Court sentences Brotherhood leader to life in prison

An Egyptian court has confirmed death sentences for 10 senior Muslim Brotherhood figures, eight of them in absentia, including Abdel-Rahman al-Barr, a member of the outlawed movement’s top executive office known as the Guidance Council.

The court in Qaliubia, north of Cairo, also sentenced the Brotherhood's leader Mohamed Badie and 36 other militants to life in prison, on charges of inciting deadly violence following the military's removal of Islamist former president Mohammed Morsi last July.

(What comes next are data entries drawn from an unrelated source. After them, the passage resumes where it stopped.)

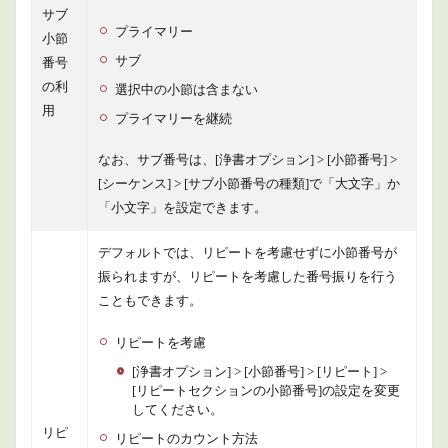
サブ
プライマリー
小節
サブ
番号
の利
選択中の小節は含まない
用
プライマリーを継続
なお、サブ番号は、[浄書オプション] > [小節番号] >
[シーケンス] > [サブ小節番号の種類]で「大文字」か
「小文字」を設定できます。
デフォルトでは、リピートを考慮せずに小節番号が
振られますが、リピートを考慮した番号振りを行う
こともできます。
リピートを考慮
[浄書オプション] > [小節番号] > [リピート] >
[リピートセクションの小節番号]の設定を変更
してください。
リピ
リピートのカウント方法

On 5 July the court ruled that the defendants were involved in orchestrating violence "to achieve terrorist goals", as well as the murder of two people during protests after the overthrow of Morsi. Badie already faces the death sentence in two other cases.

The latest sentence follows a June hearing that upheld the death penalty for Badie and 182 other Muslim Brotherhood members, charged over a 2013 attack on a police station in Minya, 250km south of Cairo, in which a policeman was killed.

Morsi has remained in custody since his overthrow, and faces four separate trials on charges including inciting the killing of protesters outside the presidential palace in December 2012, following a decree that awarded him sweeping powers.

Over the last year Egypt has cracked down severely on the Muslim Brotherhood, declaring it an illegal organisation, freezing its assets and jailing an estimated 16,000 of its members and alleged supporters. About 1,400 people, mostly Islamists, have been killed in street clashes.

Before being elected president of Egypt last month, Abdul Fattah al-Sisi pledged to crush the Brotherhood, saying it will never return as an organisation and accusing it of using militant groups as a front to destabilise the country.

Rulings by Egyptian courts, inlcuding mass death sentences, continue to cause widespread criticism from human rights groups and the United Nations.

On 23 June three al-Jazeera journalists received lengthy jail terms after being convicted of supporting the Muslim Brotherhood. However al-Sisi told local media on 6 July that the sentences given to the three journalists had a "very negative" impact on Egypt's reputation, saying he wished they had been “deported immediately after their arrest instead of being put on trial.”